Lieve Entità e Ricorso in Cassazione: Quando la Valutazione dei Fatti Blocca l’Appello
La recente ordinanza della Corte di Cassazione offre importanti chiarimenti sui limiti del ricorso in sede di legittimità, specialmente quando si discute della qualificazione di un reato di spaccio come fatto di lieve entità. La decisione conferma un principio fondamentale del nostro sistema processuale: la Cassazione è giudice della legge, non del fatto. Analizziamo insieme questa pronuncia per comprenderne le implicazioni pratiche.
I Fatti di Causa
Il caso riguarda due soggetti condannati dalla Corte d’Appello per spaccio di sostanze stupefacenti. L’attività illecita si svolgeva in una nota “piazza di spaccio” e presentava caratteristiche di notevole organizzazione. Gli imputati occultavano piccoli quantitativi di droga in luoghi appartati, prelevandoli all’occorrenza per la cessione e provvedendo a rifornirsi continuamente da una fonte vicina. La sostanza sequestrata, tra cocaina ed eroina, era sufficiente per circa cento dosi medie. Uno degli imputati ha presentato ricorso in Cassazione lamentando il mancato riconoscimento dell’ipotesi di lieve entità del reato, mentre il secondo ha contestato la determinazione della pena e il diniego delle attenuanti generiche.
L’Analisi della Corte sul Concetto di Lieve Entità
La Corte Suprema ha dichiarato inammissibile il primo ricorso, incentrato sulla questione della lieve entità. I giudici hanno ribadito che l’accertamento di tale circostanza implica una valutazione complessiva di tutti gli elementi della fattispecie concreta. La Corte d’Appello aveva già compiuto questa analisi, escludendo la lieve entità non solo per il dato quantitativo (cento dosi), ma soprattutto per le caratteristiche organizzative della condotta.
L’attività era reiterata, si svolgeva in una “piazza di spaccio”, prevedeva l’occultamento dello stupefacente e un rifornimento costante, indicando un’attività organizzata e rivolta a un numero indefinito di acquirenti. Secondo la Cassazione, questa valutazione della Corte d’Appello è immune da vizi logici e, pertanto, non può essere messa in discussione nel giudizio di legittimità, il cui scopo non è rivalutare i fatti, ma solo verificare la corretta applicazione della legge.
Il Secondo Ricorso: Le Questioni Nuove e l’Inammissibilità
Anche il secondo ricorso è stato dichiarato inammissibile, ma per una ragione di natura puramente procedurale. L’imputato aveva sollevato questioni relative alla determinazione della pena e al mancato riconoscimento delle circostanze attenuanti generiche. Tuttavia, tali doglianze non erano state presentate nel precedente atto di appello. Il principio giuridico applicato è chiaro: non è possibile introdurre per la prima volta nel giudizio di Cassazione motivi di ricorso che non siano stati precedentemente devoluti al giudice dell’appello. Il ricorso per Cassazione non può trasformarsi in una terza istanza di merito.

◆ Compiti da svolgere ◆
a. Dalle righe riportate sotto, raccogli e copia ogni linea che contiene la stringa "kern".
b. Prosegui il testo sulla lieve entità e il ricorso in Cassazione a partire dalla sua ultima frase.

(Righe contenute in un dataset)

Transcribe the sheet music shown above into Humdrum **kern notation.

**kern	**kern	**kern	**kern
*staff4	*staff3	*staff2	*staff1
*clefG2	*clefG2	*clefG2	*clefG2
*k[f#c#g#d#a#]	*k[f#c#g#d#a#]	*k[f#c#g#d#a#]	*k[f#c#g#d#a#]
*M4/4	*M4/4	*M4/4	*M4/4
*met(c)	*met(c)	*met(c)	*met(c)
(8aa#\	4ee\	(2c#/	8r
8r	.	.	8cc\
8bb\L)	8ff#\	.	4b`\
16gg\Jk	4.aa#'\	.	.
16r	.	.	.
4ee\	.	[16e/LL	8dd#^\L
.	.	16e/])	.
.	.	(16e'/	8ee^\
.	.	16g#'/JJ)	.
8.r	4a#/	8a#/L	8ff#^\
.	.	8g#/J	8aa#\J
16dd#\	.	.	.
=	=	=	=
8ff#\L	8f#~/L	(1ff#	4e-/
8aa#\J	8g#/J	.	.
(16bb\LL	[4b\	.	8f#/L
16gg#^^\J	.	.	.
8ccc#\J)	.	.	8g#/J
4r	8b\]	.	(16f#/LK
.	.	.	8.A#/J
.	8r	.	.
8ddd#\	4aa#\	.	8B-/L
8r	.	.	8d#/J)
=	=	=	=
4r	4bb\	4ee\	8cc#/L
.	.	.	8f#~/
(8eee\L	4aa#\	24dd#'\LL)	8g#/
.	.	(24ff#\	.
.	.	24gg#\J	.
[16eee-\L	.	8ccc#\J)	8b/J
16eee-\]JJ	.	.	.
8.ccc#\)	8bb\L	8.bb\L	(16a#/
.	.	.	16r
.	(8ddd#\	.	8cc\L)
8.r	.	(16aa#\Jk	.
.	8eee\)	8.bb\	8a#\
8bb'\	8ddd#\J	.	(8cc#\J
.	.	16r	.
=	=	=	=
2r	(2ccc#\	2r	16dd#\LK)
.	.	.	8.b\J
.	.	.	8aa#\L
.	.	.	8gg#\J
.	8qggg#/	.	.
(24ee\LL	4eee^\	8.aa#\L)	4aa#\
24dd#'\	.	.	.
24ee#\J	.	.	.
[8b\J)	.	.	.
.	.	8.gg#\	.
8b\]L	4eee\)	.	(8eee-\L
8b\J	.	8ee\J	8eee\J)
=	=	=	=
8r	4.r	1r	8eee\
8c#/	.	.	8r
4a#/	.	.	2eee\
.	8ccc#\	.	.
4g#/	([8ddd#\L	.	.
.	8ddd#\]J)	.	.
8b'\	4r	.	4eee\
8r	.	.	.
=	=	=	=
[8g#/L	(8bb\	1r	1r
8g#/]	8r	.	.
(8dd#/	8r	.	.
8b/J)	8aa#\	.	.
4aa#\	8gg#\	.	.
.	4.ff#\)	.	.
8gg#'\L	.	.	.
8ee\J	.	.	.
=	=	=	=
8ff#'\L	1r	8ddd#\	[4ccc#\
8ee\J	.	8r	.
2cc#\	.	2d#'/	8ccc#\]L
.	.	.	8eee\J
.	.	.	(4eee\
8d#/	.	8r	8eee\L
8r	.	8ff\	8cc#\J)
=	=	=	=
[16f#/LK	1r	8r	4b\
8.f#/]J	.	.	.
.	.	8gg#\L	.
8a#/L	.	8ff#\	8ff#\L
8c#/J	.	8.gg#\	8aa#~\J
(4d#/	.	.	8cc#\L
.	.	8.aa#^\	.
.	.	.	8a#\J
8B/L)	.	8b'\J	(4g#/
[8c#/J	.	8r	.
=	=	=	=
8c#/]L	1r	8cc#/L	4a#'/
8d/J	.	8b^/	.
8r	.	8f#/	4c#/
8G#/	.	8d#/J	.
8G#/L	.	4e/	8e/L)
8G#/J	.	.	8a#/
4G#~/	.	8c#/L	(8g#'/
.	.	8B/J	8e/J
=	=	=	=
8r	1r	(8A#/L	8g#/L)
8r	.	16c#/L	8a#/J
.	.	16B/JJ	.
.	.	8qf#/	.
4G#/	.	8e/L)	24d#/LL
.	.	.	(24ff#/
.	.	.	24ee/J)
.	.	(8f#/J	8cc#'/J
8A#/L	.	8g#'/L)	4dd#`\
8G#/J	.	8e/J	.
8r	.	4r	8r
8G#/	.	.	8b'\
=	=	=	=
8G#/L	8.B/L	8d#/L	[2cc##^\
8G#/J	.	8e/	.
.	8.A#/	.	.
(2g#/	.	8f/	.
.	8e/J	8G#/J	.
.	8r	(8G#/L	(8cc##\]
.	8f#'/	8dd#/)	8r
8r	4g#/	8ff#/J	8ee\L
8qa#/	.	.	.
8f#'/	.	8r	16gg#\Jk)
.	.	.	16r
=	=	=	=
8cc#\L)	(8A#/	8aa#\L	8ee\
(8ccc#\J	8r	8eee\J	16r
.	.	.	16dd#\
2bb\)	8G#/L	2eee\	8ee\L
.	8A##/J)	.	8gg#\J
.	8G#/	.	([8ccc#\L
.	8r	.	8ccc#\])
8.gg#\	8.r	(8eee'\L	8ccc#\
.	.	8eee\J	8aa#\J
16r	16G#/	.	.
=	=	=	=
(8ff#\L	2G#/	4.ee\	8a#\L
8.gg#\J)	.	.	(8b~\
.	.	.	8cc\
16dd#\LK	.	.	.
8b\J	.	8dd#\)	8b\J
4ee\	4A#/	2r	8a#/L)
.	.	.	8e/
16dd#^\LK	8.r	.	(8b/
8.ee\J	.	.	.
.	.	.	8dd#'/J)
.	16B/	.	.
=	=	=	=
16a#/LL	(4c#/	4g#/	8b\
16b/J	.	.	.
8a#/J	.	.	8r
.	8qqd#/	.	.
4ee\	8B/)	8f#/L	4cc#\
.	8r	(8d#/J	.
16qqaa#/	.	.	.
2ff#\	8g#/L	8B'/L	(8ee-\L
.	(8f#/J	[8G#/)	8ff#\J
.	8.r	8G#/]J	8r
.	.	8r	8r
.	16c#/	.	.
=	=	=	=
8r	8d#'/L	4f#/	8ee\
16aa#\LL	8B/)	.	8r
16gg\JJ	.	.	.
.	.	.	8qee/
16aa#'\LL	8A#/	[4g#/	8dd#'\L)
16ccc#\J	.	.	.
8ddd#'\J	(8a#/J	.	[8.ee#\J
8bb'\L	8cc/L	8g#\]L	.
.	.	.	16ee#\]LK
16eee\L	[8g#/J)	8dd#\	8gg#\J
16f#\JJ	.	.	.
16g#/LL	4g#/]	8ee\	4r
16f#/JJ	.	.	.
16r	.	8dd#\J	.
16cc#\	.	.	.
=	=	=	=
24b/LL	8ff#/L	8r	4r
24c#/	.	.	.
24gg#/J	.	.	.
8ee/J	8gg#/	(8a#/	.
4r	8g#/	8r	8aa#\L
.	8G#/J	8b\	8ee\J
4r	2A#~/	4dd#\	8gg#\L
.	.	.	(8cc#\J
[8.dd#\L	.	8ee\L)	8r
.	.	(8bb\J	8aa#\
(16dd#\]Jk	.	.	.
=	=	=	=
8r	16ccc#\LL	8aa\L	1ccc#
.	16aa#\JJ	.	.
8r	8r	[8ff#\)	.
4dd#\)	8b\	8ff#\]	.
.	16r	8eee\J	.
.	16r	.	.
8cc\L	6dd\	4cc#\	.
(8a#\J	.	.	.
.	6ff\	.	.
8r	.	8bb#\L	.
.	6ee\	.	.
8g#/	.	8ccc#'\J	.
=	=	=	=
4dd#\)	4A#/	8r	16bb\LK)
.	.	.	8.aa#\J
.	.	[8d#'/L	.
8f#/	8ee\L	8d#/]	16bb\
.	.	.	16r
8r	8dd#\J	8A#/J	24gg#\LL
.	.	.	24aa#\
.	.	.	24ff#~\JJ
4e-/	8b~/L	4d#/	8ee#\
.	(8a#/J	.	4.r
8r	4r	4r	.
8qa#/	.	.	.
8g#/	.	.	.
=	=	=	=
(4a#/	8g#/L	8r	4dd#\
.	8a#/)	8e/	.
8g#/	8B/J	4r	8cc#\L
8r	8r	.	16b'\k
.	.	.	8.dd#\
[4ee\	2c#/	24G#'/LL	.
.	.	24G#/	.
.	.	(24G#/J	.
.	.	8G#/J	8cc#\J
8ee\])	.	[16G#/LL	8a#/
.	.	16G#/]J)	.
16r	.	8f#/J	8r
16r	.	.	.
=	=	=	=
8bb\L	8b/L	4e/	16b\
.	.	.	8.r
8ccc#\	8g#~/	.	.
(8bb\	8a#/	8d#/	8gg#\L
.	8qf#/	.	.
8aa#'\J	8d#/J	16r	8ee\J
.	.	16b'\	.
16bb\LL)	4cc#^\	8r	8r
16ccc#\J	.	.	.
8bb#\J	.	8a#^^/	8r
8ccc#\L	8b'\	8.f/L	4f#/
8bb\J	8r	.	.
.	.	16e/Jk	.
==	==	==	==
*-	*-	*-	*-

◆ Risposte per compito ◆
a.
Transcribe the sheet music shown above into Humdrum **kern notation.
**kern	**kern	**kern	**kern

b.
Le Motivazioni della Decisione
La decisione della Suprema Corte si fonda su due pilastri distinti ma ugualmente solidi. Per il primo ricorrente, la motivazione è sostanziale: la valutazione sulla lieve entità del fatto è un apprezzamento di merito che, se logicamente argomentato dal giudice dei gradi precedenti, non può essere riconsiderato in Cassazione. La Corte non può sostituire la propria valutazione a quella, plausibile, della Corte d’Appello. Per il secondo ricorrente, la motivazione è procedurale: l’articolo 616 del codice di procedura penale e i principi generali del processo impediscono di portare all’attenzione della Cassazione questioni non dibattute in appello, per garantire un corretto e ordinato svolgimento dei gradi di giudizio.
Le Conclusioni
L’ordinanza in esame ribadisce con fermezza la distinzione tra giudizio di merito e giudizio di legittimità. Insegna che le battaglie sui fatti, come la qualificazione della lieve entità, devono essere combattute e argomentate solidamente nei primi due gradi di giudizio. Arrivare in Cassazione con censure di natura valutativa è una strategia destinata al fallimento se la motivazione della sentenza impugnata appare coerente e logica. Inoltre, la pronuncia sottolinea l’importanza di strutturare l’atto di appello in modo completo, includendo tutte le censure che si intendono far valere, pena l’impossibilità di proporle successivamente. La conseguenza dell’inammissibilità è stata, per entrambi i ricorrenti, non solo la conferma della condanna, ma anche l’obbligo di pagare le spese processuali e una sanzione pecuniaria di 3.000 euro.
È possibile contestare la valutazione sulla “lieve entità” di un reato di spaccio direttamente in Cassazione?
No, non è possibile se la contestazione riguarda la valutazione dei fatti. La Corte di Cassazione può intervenire solo se la motivazione della sentenza precedente è illogica o contraddittoria, ma non può sostituire la propria valutazione a quella del giudice di merito.
Cosa succede se un imputato solleva motivi di ricorso in Cassazione che non aveva presentato in Appello?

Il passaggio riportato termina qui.